Managing user roles & permissions on multiple applications

Summary

This incident analyzes a multi‑application user‑management architecture where authentication is centralized, but authorization (roles & permissions) is unclear and inconsistently implemented. The lack of a clear ownership model for authorization caused confusion, duplicated logic, and operational delays when onboarding users.

Root Cause

The core issue was mixing authentication concerns with authorization concerns across multiple independently deployed applications.
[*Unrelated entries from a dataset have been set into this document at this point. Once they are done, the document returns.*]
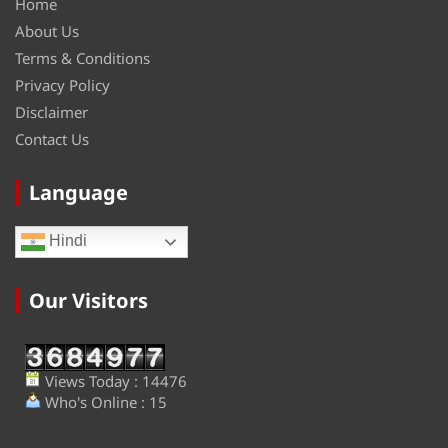
Home
About Us
Terms & Conditions
Privacy Policy
Disclaimer
Contact Us
Language
Hindi
Our Visitors
Views Today : 14476
Who's Online : 15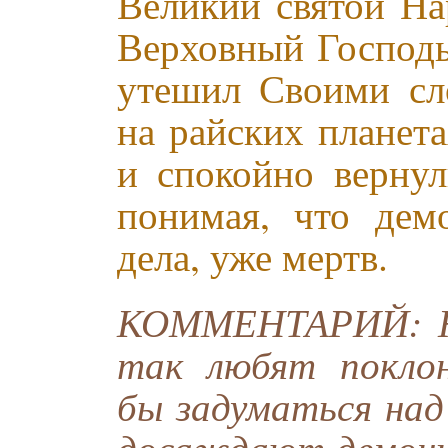
Великий святой На
Верховный Господь
утешил Своими сл
на райских планет
и спокойно вернул
понимая, что дем
дела, уже мертв.
КОММЕНТАРИЙ: Не
так любят поклон
бы задуматься над
досаждают демоны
Key contributing factors included:

  • No single source of truth for authorization
  • Kafka‑based propagation of user identity, but not of roles/permissions
  • Each app having its own domain‑specific permission model
  • User‑management UI attempting to manage data it does not own
  • Tight coupling between user‑management and app‑specific authorization schemas

Why This Happens in Real Systems

Distributed systems frequently fall into this trap because:

  • Authentication is easy to centralize, but authorization is domain‑specific
  • Teams want a “single admin UI,” but each app has different permission semantics
  • Microservices encourage data ownership boundaries, but UI teams want centralized control
  • Event‑driven propagation works for identity, but not for complex authorization rules
  • Organizations underestimate the complexity of RBAC/ABAC models across domains

Real-World Impact

Systems with this architecture typically experience:

  • Onboarding delays because roles cannot be assigned until user records propagate
  • Inconsistent permissions when apps interpret roles differently
  • Operational overhead from admins switching between multiple UIs
  • Security gaps when stale permissions are not synchronized correctly
  • Tight coupling that makes schema changes risky and slow

Example or Code (if necessary and relevant)

Below is a minimal example of how apps can subscribe to identity events while keeping authorization local:

// Identity event handler inside App-1
func HandleUserCreatedEvent(evt UserCreated) {
    db.InsertUser(evt.UserID, evt.Email, evt.FullName)
}

// Local RBAC assignment inside App-1
func AssignRole(userID string, role string) {
    db.InsertUserRole(userID, role)
}

This illustrates the separation:
identity comes from the central system,
authorization stays inside the app.

How Senior Engineers Fix It

Experienced engineers solve this by enforcing clear ownership boundaries:

1. Centralize Authentication & Identity Only

  • User‑management owns:
    • user creation
    • identity lifecycle
    • login/authentication
    • app membership (which apps a user can access)

2. Decentralize Authorization

Each app owns:

  • its own roles
  • its own permissions
  • its own authorization logic
  • its own admin UI for role assignment

3. Provide a Unified Admin Experience Without Breaking Boundaries

Senior engineers implement a federated admin UI, not a centralized authorization engine:

  • The user‑management UI calls each app’s admin API to:
    • fetch available roles
    • assign roles
    • display user permissions
  • Each app remains the source of truth for its own authorization data
  • No cross‑app schema knowledge is stored in user‑management

4. Use an Authorization Gateway (Optional)

Some teams introduce:

  • OPA (Open Policy Agent)
  • AuthZ microservice per domain
  • Fine‑grained permission APIs

But the key rule remains:
authorization logic stays with the domain that understands it.

Why Juniors Miss It

Junior engineers often struggle with this because:

  • They assume “centralizing everything” is simpler
  • They underestimate the complexity of domain‑specific permissions
  • They don’t yet recognize data ownership boundaries
  • They try to make the user‑management app “smart,” which creates coupling
  • They overlook the operational cost of schema drift across apps

The senior mindset is different:
centralize identity, decentralize authorization, federate the admin experience.